## Start RECORDS PROVIDED
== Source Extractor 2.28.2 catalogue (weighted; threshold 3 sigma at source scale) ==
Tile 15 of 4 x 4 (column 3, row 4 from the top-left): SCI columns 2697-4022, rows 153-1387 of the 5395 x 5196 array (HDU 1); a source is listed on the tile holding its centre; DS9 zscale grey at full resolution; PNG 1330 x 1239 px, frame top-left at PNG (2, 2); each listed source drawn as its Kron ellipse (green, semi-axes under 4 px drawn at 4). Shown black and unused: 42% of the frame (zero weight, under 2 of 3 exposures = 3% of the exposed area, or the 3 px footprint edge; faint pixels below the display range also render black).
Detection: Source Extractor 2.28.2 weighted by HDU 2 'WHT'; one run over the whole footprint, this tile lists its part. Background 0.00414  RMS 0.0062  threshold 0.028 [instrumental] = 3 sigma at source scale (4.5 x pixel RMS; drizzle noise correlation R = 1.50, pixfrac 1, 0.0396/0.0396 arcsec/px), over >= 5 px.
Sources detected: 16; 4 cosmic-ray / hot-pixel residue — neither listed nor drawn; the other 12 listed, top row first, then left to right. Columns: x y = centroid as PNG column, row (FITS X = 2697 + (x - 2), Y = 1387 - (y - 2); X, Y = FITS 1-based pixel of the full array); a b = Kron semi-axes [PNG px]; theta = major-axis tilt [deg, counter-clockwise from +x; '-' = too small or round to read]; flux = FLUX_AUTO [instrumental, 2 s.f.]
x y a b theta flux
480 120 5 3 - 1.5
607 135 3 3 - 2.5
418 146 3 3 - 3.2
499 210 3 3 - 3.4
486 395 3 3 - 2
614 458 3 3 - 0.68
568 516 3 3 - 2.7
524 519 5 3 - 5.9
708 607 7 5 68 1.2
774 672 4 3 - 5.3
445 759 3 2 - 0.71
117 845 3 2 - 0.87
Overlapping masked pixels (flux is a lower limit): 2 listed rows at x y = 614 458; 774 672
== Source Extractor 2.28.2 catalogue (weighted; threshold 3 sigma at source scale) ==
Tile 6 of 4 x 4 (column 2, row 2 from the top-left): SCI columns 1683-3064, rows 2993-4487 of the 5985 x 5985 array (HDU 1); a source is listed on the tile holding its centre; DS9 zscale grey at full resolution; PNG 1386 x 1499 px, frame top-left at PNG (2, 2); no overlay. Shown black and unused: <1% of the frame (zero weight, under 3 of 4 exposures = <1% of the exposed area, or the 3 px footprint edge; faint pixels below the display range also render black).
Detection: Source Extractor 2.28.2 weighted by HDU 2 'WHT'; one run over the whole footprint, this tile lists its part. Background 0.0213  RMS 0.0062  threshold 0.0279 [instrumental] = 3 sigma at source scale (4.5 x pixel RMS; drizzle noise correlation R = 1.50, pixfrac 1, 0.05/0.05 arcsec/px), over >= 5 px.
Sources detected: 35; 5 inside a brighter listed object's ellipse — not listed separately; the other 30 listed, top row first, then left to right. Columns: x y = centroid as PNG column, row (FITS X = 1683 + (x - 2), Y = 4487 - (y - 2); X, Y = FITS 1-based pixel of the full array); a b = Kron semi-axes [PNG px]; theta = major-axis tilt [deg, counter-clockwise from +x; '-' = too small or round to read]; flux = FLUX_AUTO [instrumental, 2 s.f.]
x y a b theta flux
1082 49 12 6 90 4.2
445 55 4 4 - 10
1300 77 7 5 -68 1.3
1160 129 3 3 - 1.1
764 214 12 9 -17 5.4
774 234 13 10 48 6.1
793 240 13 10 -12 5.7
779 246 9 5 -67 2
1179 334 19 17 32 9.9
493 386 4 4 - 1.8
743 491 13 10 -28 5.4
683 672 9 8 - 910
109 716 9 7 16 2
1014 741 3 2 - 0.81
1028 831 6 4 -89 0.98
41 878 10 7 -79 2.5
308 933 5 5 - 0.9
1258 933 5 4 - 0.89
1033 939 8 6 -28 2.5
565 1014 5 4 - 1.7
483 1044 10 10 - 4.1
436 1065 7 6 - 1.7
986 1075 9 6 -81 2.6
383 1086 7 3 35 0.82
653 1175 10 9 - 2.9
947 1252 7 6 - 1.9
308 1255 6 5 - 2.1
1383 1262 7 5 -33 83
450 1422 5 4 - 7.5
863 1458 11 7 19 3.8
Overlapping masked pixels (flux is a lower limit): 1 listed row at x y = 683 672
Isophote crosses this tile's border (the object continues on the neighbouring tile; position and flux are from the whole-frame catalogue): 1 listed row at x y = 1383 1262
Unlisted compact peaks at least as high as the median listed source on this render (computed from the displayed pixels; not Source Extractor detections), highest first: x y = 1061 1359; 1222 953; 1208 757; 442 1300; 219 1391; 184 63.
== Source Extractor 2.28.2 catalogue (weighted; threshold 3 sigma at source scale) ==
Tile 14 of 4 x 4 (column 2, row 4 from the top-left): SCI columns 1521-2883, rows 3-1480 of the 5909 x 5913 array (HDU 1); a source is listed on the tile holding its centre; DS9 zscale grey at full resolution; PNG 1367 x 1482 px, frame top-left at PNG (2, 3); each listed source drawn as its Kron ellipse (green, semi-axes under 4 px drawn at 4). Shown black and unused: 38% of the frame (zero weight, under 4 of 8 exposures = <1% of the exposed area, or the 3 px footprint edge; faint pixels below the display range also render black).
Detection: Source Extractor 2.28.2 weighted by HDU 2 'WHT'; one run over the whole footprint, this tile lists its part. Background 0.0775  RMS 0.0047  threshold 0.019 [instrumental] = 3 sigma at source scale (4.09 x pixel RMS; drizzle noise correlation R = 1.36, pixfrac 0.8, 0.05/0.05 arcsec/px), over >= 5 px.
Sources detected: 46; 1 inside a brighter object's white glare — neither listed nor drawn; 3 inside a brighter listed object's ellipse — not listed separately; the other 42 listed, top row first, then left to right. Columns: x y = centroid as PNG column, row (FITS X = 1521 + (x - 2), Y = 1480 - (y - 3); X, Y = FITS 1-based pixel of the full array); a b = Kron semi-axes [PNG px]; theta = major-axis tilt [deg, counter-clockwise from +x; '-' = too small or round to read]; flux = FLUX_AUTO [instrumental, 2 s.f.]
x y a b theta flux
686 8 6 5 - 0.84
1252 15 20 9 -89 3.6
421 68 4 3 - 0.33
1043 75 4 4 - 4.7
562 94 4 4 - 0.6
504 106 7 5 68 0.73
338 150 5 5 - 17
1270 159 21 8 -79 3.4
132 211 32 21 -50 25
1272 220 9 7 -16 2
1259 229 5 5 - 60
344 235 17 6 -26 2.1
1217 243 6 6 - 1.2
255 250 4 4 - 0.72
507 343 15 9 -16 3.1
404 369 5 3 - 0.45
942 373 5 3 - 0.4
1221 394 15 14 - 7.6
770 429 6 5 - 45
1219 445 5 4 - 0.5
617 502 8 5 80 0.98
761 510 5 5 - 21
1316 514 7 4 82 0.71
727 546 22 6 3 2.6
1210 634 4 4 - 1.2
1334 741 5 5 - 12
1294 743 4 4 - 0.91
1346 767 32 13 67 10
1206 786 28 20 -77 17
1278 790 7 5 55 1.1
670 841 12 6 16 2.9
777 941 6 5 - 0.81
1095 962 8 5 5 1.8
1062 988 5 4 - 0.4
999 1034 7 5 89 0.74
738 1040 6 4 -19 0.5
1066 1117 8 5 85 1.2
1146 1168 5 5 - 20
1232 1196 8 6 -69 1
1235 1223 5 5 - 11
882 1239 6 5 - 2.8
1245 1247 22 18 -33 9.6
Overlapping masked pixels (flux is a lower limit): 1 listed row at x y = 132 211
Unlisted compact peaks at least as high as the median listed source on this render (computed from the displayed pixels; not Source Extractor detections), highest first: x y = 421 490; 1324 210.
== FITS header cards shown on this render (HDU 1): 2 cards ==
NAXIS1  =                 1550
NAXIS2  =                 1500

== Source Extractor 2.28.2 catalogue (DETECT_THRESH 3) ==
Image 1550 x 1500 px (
## End RECORDS PROVIDED
§ **AIM**:
Reproduce the records verbatim, starting at the first line and ending at the line that contains "Overlapping masked pixels (flux is a lower limit): 2".

§ **REPLY TO THE EXERCISE**:
== Source Extractor 2.28.2 catalogue (weighted; threshold 3 sigma at source scale) ==
Tile 15 of 4 x 4 (column 3, row 4 from the top-left): SCI columns 2697-4022, rows 153-1387 of the 5395 x 5196 array (HDU 1); a source is listed on the tile holding its centre; DS9 zscale grey at full resolution; PNG 1330 x 1239 px, frame top-left at PNG (2, 2); each listed source drawn as its Kron ellipse (green, semi-axes under 4 px drawn at 4). Shown black and unused: 42% of the frame (zero weight, under 2 of 3 exposures = 3% of the exposed area, or the 3 px footprint edge; faint pixels below the display range also render black).
Detection: Source Extractor 2.28.2 weighted by HDU 2 'WHT'; one run over the whole footprint, this tile lists its part. Background 0.00414  RMS 0.0062  threshold 0.028 [instrumental] = 3 sigma at source scale (4.5 x pixel RMS; drizzle noise correlation R = 1.50, pixfrac 1, 0.0396/0.0396 arcsec/px), over >= 5 px.
Sources detected: 16; 4 cosmic-ray / hot-pixel residue — neither listed nor drawn; the other 12 listed, top row first, then left to right. Columns: x y = centroid as PNG column, row (FITS X = 2697 + (x - 2), Y = 1387 - (y - 2); X, Y = FITS 1-based pixel of the full array); a b = Kron semi-axes [PNG px]; theta = major-axis tilt [deg, counter-clockwise from +x; '-' = too small or round to read]; flux = FLUX_AUTO [instrumental, 2 s.f.]
x y a b theta flux
480 120 5 3 - 1.5
607 135 3 3 - 2.5
418 146 3 3 - 3.2
499 210 3 3 - 3.4
486 395 3 3 - 2
614 458 3 3 - 0.68
568 516 3 3 - 2.7
524 519 5 3 - 5.9
708 607 7 5 68 1.2
774 672 4 3 - 5.3
445 759 3 2 - 0.71
117 845 3 2 - 0.87
Overlapping masked pixels (flux is a lower limit): 2 listed rows at x y = 614 458; 774 672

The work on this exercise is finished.